Mme [N] a été convoquée à un entretien préalable au licenciement par courrier du 25 septembre 2020. Elle a répondu le 5 octobre 2020 en demandant la fixation de l’entretien à une date ultérieure. Par courrier du 8 octobre 2020, l’employeur l’a convoquée à un autre entretien fixé au 16 octobre 2020 (pièces 12, 13 et 15 de la société).
La procédure de licenciement a donc été engagée avant que Mme [N] ne saisisse le conseil de prud’hommes le 8 octobre 2020, quand bien même la lettre de licenciement est postérieure à cette saisine.
Mme [N] n’a pas donné de raisons à son absence à l’entretien préalable.
Ont ainsi été commis par Mme [N] des faits objectifs, existants et exacts, qui lui sont imputables, en relation avec sa vie professionnelle et d’une certaine gravité qui rendaient impossible la continuation du travail et nécessaire le licenciement, sans préavis ni indemnités.

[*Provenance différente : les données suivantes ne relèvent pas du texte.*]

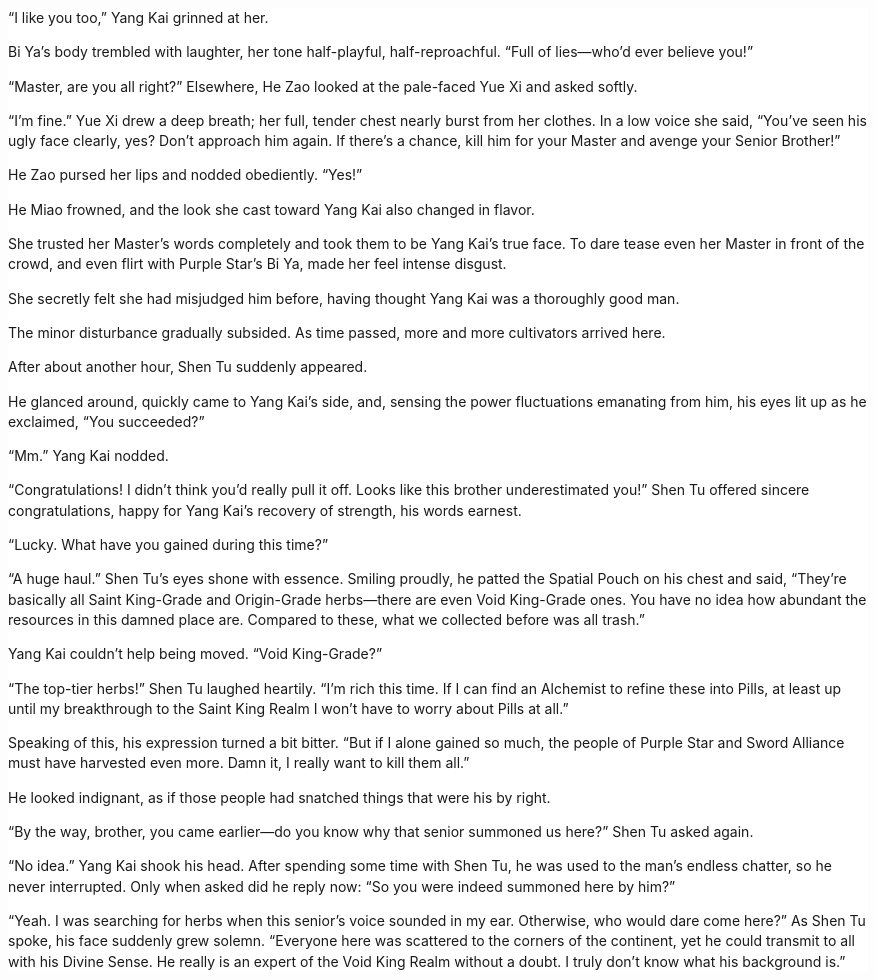 “I like you too,” Yang Kai grinned at her.

Bi Ya’s body trembled with laughter, her tone half-playful, half-reproachful. “Full of lies—who’d ever believe you!”

“Master, are you all right?” Elsewhere, He Zao looked at the pale-faced Yue Xi and asked softly.

“I’m fine.” Yue Xi drew a deep breath; her full, tender chest nearly burst from her clothes. In a low voice she said, “You’ve seen his ugly face clearly, yes? Don’t approach him again. If there’s a chance, kill him for your Master and avenge your Senior Brother!”

He Zao pursed her lips and nodded obediently. “Yes!”

He Miao frowned, and the look she cast toward Yang Kai also changed in flavor.

She trusted her Master’s words completely and took them to be Yang Kai’s true face. To dare tease even her Master in front of the crowd, and even flirt with Purple Star’s Bi Ya, made her feel intense disgust.

She secretly felt she had misjudged him before, having thought Yang Kai was a thoroughly good man.

The minor disturbance gradually subsided. As time passed, more and more cultivators arrived here.

After about another hour, Shen Tu suddenly appeared.

He glanced around, quickly came to Yang Kai’s side, and, sensing the power fluctuations emanating from him, his eyes lit up as he exclaimed, “You succeeded?”

“Mm.” Yang Kai nodded.

“Congratulations! I didn’t think you’d really pull it off. Looks like this brother underestimated you!” Shen Tu offered sincere congratulations, happy for Yang Kai’s recovery of strength, his words earnest.

“Lucky. What have you gained during this time?”

“A huge haul.” Shen Tu’s eyes shone with essence. Smiling proudly, he patted the Spatial Pouch on his chest and said, “They’re basically all Saint King-Grade and Origin-Grade herbs—there are even Void King-Grade ones. You have no idea how abundant the resources in this damned place are. Compared to these, what we collected before was all trash.”

Yang Kai couldn’t help being moved. “Void King-Grade?”

“The top-tier herbs!” Shen Tu laughed heartily. “I’m rich this time. If I can find an Alchemist to refine these into Pills, at least up until my breakthrough to the Saint King Realm I won’t have to worry about Pills at all.”

Speaking of this, his expression turned a bit bitter. “But if I alone gained so much, the people of Purple Star and Sword Alliance must have harvested even more. Damn it, I really want to kill them all.”

He looked indignant, as if those people had snatched things that were his by right.

“By the way, brother, you came earlier—do you know why that senior summoned us here?” Shen Tu asked again.

“No idea.” Yang Kai shook his head. After spending some time with Shen Tu, he was used to the man’s endless chatter, so he never interrupted. Only when asked did he reply now: “So you were indeed summoned here by him?”

“Yeah. I was searching for herbs when this senior’s voice sounded in my ear. Otherwise, who would dare come here?” As Shen Tu spoke, his face suddenly grew solemn. “Everyone here was scattered to the corners of the continent, yet he could transmit to all with his Divine Sense. He really is an expert of the Void King Realm without a doubt. I truly don’t know what his background is.”
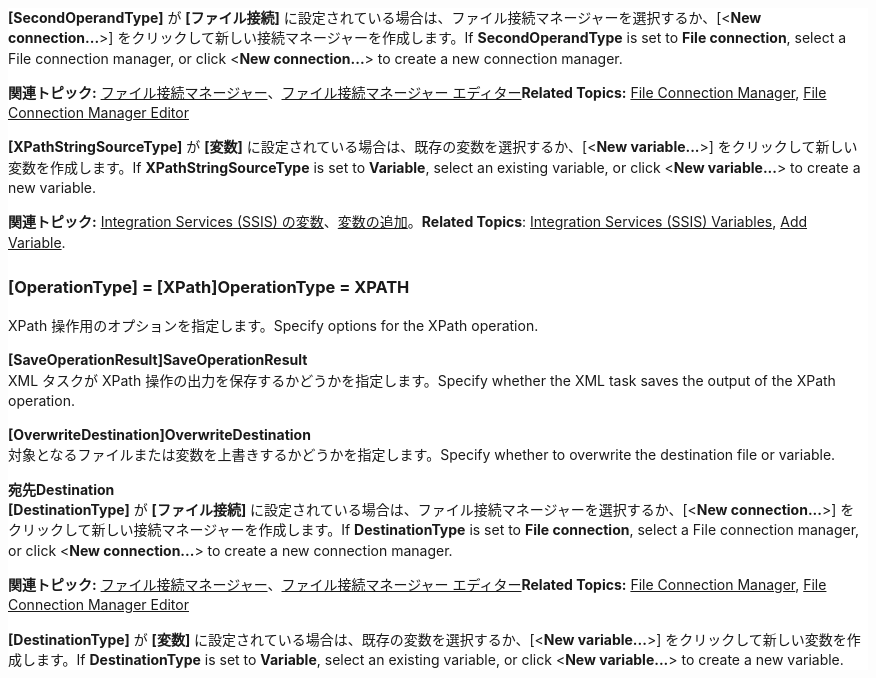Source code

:  <span data-ttu-id="b81d6-233">**[SecondOperandType]** が **[ファイル接続]** に設定されている場合は、ファイル接続マネージャーを選択するか、[\<**New connection...**>] をクリックして新しい接続マネージャーを作成します。</span><span class="sxs-lookup"><span data-stu-id="b81d6-233">If **SecondOperandType** is set to **File connection**, select a File connection manager, or click \<**New connection...**> to create a new connection manager.</span></span>  
  
 <span data-ttu-id="b81d6-234">**関連トピック:** [ファイル接続マネージャー](connection-manager/file-connection-manager.md)、[ファイル接続マネージャー エディター](../../2014/integration-services/file-connection-manager-editor.md)</span><span class="sxs-lookup"><span data-stu-id="b81d6-234">**Related Topics:** [File Connection Manager](connection-manager/file-connection-manager.md), [File Connection Manager Editor](../../2014/integration-services/file-connection-manager-editor.md)</span></span>  
  
 <span data-ttu-id="b81d6-235">**[XPathStringSourceType]** が **[変数]** に設定されている場合は、既存の変数を選択するか、[\<**New variable...**>] をクリックして新しい変数を作成します。</span><span class="sxs-lookup"><span data-stu-id="b81d6-235">If **XPathStringSourceType** is set to **Variable**, select an existing variable, or click \<**New variable...**> to create a new variable.</span></span>  
  
 <span data-ttu-id="b81d6-236">**関連トピック:** [Integration Services &#40;SSIS&#41; の変数](integration-services-ssis-variables.md)、[変数の追加](../../2014/integration-services/add-variable.md)。</span><span class="sxs-lookup"><span data-stu-id="b81d6-236">**Related Topics**: [Integration Services &#40;SSIS&#41; Variables](integration-services-ssis-variables.md), [Add Variable](../../2014/integration-services/add-variable.md).</span></span>  
  
### <a name="operationtype--xpath"></a><span data-ttu-id="b81d6-237">[OperationType] = [XPath]</span><span class="sxs-lookup"><span data-stu-id="b81d6-237">OperationType = XPATH</span></span>  
 <span data-ttu-id="b81d6-238">XPath 操作用のオプションを指定します。</span><span class="sxs-lookup"><span data-stu-id="b81d6-238">Specify options for the XPath operation.</span></span>  
  
 <span data-ttu-id="b81d6-239">**[SaveOperationResult]**</span><span class="sxs-lookup"><span data-stu-id="b81d6-239">**SaveOperationResult**</span></span>  
 <span data-ttu-id="b81d6-240">XML タスクが XPath 操作の出力を保存するかどうかを指定します。</span><span class="sxs-lookup"><span data-stu-id="b81d6-240">Specify whether the XML task saves the output of the XPath operation.</span></span>  
  
 <span data-ttu-id="b81d6-241">**[OverwriteDestination]**</span><span class="sxs-lookup"><span data-stu-id="b81d6-241">**OverwriteDestination**</span></span>  
 <span data-ttu-id="b81d6-242">対象となるファイルまたは変数を上書きするかどうかを指定します。</span><span class="sxs-lookup"><span data-stu-id="b81d6-242">Specify whether to overwrite the destination file or variable.</span></span>  
  
 <span data-ttu-id="b81d6-243">**宛先**</span><span class="sxs-lookup"><span data-stu-id="b81d6-243">**Destination**</span></span>  
 <span data-ttu-id="b81d6-244">**[DestinationType]** が **[ファイル接続]** に設定されている場合は、ファイル接続マネージャーを選択するか、[\<**New connection...**>] をクリックして新しい接続マネージャーを作成します。</span><span class="sxs-lookup"><span data-stu-id="b81d6-244">If **DestinationType** is set to **File connection**, select a File connection manager, or click \<**New connection...**> to create a new connection manager.</span></span>  
  
 <span data-ttu-id="b81d6-245">**関連トピック:** [ファイル接続マネージャー](connection-manager/file-connection-manager.md)、[ファイル接続マネージャー エディター](../../2014/integration-services/file-connection-manager-editor.md)</span><span class="sxs-lookup"><span data-stu-id="b81d6-245">**Related Topics:** [File Connection Manager](connection-manager/file-connection-manager.md), [File Connection Manager Editor](../../2014/integration-services/file-connection-manager-editor.md)</span></span>  
  
 <span data-ttu-id="b81d6-246">**[DestinationType]** が **[変数]** に設定されている場合は、既存の変数を選択するか、[\<**New variable...**>] をクリックして新しい変数を作成します。</span><span class="sxs-lookup"><span data-stu-id="b81d6-246">If **DestinationType** is set to **Variable**, select an existing variable, or click \<**New variable...**> to create a new variable.</span></span>  
  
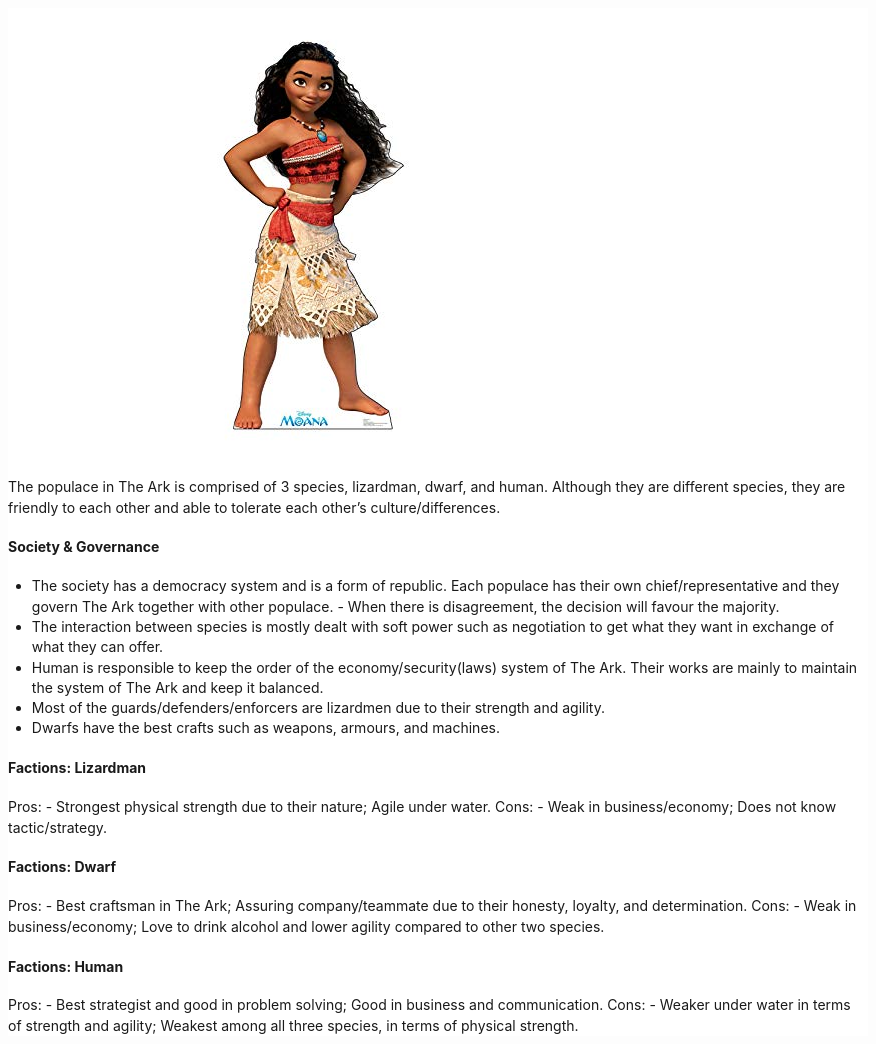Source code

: <img src="https://raw.githubusercontent.com/FJinn/fjinn.github.io/master/Experiences/Design/GameWorldCreation/Images/SeaPeople03.jpg?raw=true" width="600" height="450" >

The populace in The Ark is comprised of 3 species, lizardman, dwarf, and human. Although they are different species, they are friendly to each other and able to tolerate each other’s culture/differences.

#### Society & Governance

- The society has a democracy system and is a form of republic. Each populace has their own chief/representative and they govern The Ark together with other populace. - When there is disagreement, the decision will favour the majority.
- The interaction between species is mostly dealt with soft power such as negotiation to get what they want in exchange of what they can offer.
- Human is responsible to keep the order of the economy/security(laws) system of The Ark. Their works are mainly to maintain the system of The Ark and keep it balanced.
- Most of the guards/defenders/enforcers are lizardmen due to their strength and agility.
- Dwarfs have the best crafts such as weapons, armours, and machines.

#### Factions: Lizardman

Pros: - Strongest physical strength due to their nature; Agile under water.
Cons: - Weak in business/economy; Does not know tactic/strategy.

#### Factions: Dwarf

Pros: - Best craftsman in The Ark; Assuring company/teammate due to their honesty, loyalty, and determination.
Cons: - Weak in business/economy; Love to drink alcohol and lower agility compared to other two species.

#### Factions: Human

Pros: - Best strategist and good in problem solving; Good in business and communication.
Cons: - Weaker under water in terms of strength and agility; Weakest among all three species, in terms of physical strength.
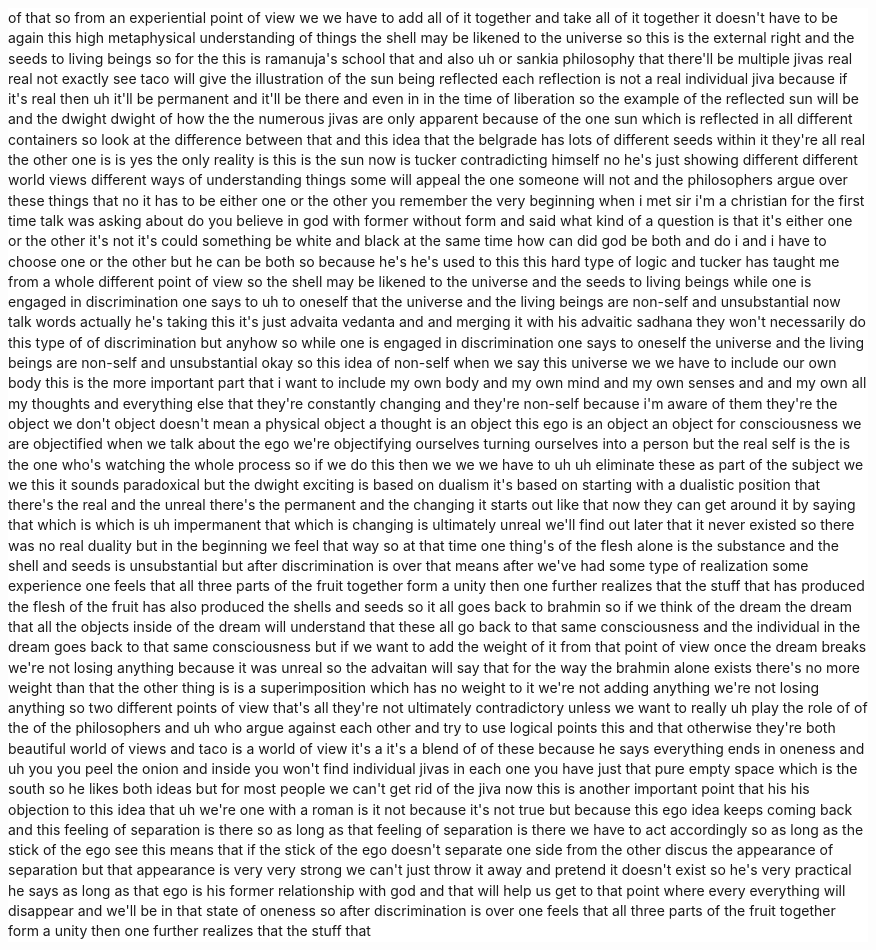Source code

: of that so from an experiential point of view we we have to add all of it together and take all of it together it doesn't have to be again this high metaphysical understanding of things the shell may be likened to the universe so this is the external right and the seeds to living beings so for the this is ramanuja's school that and also uh or sankia philosophy that there'll be multiple jivas real real not exactly see taco will give the illustration of the sun being reflected each reflection is not a real individual jiva because if it's real then uh it'll be permanent and it'll be there and even in in the time of liberation so the example of the reflected sun will be and the dwight dwight of how the the numerous jivas are only apparent because of the one sun which is reflected in all different containers so look at the difference between that and this idea that the belgrade has lots of different seeds within it they're all real the other one is is yes the only reality is this is the sun now is tucker contradicting himself no he's just showing different different world views different ways of understanding things some will appeal the one someone will not and the philosophers argue over these things that no it has to be either one or the other you remember the very beginning when i met sir i'm a christian for the first time talk was asking about do you believe in god with former without form and said what kind of a question is that it's either one or the other it's not it's could something be white and black at the same time how can did god be both and do i and i have to choose one or the other but he can be both so because he's he's used to this this hard type of logic and tucker has taught me from a whole different point of view so the shell may be likened to the universe and the seeds to living beings while one is engaged in discrimination one says to uh to oneself that the universe and the living beings are non-self and unsubstantial now talk words actually he's taking this it's just advaita vedanta and and merging it with his advaitic sadhana they won't necessarily do this type of of discrimination but anyhow so while one is engaged in discrimination one says to oneself the universe and the living beings are non-self and unsubstantial okay so this idea of non-self when we say this universe we we have to include our own body this is the more important part that i want to include my own body and my own mind and my own senses and and my own all my thoughts and everything else that they're constantly changing and they're non-self because i'm aware of them they're the object we don't object doesn't mean a physical object a thought is an object this ego is an object an object for consciousness we are objectified when we talk about the ego we're objectifying ourselves turning ourselves into a person but the real self is the is the one who's watching the whole process so if we do this then we we we have to uh uh eliminate these as part of the subject we we this it sounds paradoxical but the dwight exciting is based on dualism it's based on starting with a dualistic position that there's the real and the unreal there's the permanent and the changing it starts out like that now they can get around it by saying that which is which is uh impermanent that which is changing is ultimately unreal we'll find out later that it never existed so there was no real duality but in the beginning we feel that way so at that time one thing's of the flesh alone is the substance and the shell and seeds is unsubstantial but after discrimination is over that means after we've had some type of realization some experience one feels that all three parts of the fruit together form a unity then one further realizes that the stuff that has produced the flesh of the fruit has also produced the shells and seeds so it all goes back to brahmin so if we think of the dream the dream that all the objects inside of the dream will understand that these all go back to that same consciousness and the individual in the dream goes back to that same consciousness but if we want to add the weight of it from that point of view once the dream breaks we're not losing anything because it was unreal so the advaitan will say that for the way the brahmin alone exists there's no more weight than that the other thing is is a superimposition which has no weight to it we're not adding anything we're not losing anything so two different points of view that's all they're not ultimately contradictory unless we want to really uh play the role of of the of the philosophers and uh who argue against each other and try to use logical points this and that otherwise they're both beautiful world of views and taco is a world of view it's a it's a blend of of these because he says everything ends in oneness and uh you you peel the onion and inside you won't find individual jivas in each one you have just that pure empty space which is the south so he likes both ideas but for most people we can't get rid of the jiva now this is another important point that his his objection to this idea that uh we're one with a roman is it not because it's not true but because this ego idea keeps coming back and this feeling of separation is there so as long as that feeling of separation is there we have to act accordingly so as long as the stick of the ego see this means that if the stick of the ego doesn't separate one side from the other discus the appearance of separation but that appearance is very very strong we can't just throw it away and pretend it doesn't exist so he's very practical he says as long as that ego is his former relationship with god and that will help us get to that point where every everything will disappear and we'll be in that state of oneness so after discrimination is over one feels that all three parts of the fruit together form a unity then one further realizes that the stuff that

La décision de première instance sera en conséquence confirmée en ce qu’elle a dit que la clause de mobilité a été mise en 'uvre de bonne foi par l’employeur et que le licenciement de Mme [N] est fondé sur une cause grave et en ce qu’elle a débouté Mme [N] de ses demandes d’indemnité compensatrice de préavis et des congés payés afférents, d’indemnité de licenciement et d’indemnité pour licenciement sans cause réelle et sérieuse.
Sur la remise des documents de fin de contrat et les intérêts moratoires
Compte tenu du sens de la décision, Mme [N] sera déboutée de ses demandes de remise des documents de fin de contrat sous astreinte et d’intérêts moratoires avec anatocisme, par confirmation de la décision entreprise.
Sur les demandes accessoires
La décision de première instance sera confirmée en ses dispositions relatives aux dépens et frais irrépétibles.
Mme [N] sera condamnée aux dépens d’appel et à payer à la société Sodexo Hygiène Propreté une somme de 200 euros sur le fondement de l’article 700 du code de procédure civile, sa demande formée du même chef étant rejetée.
PAR CES MOTIFS
La cour, statuant publiquement, par arrêt mis à disposition au greffe, contradictoire et en dernier ressort,
Confirme en toutes ses dispositions le jugement rendu le 29 novembre 2022 par le conseil de prud’hommes de Versailles,
Y ajoutant,
Condamne Mme [H] [N] aux dépens d’appel,
Condamne Mme [H] [N] à payer à la société Sodexo Hygiène et Propreté une somme de 200 euros sur le fondement de l’article 700 du code de procédure civile,
Déboute Mme [H] [N] de sa demande formée au titre de l’article 700 du code de procédure civile.
Arrêt prononcé publiquement à la date indiquée par mise à disposition au greffe de la cour d’appel, les parties ayant été préalablement avisées dans les conditions prévues au deuxième alinéa de l’article 450 du code de procédure civile et signé par Madame Laure TOUTENU, conseillère pour la présidente empêchée, et par Mme Victoria Le Flem, greffière, à laquelle la minute de la décision a été remise par le magistrat signataire.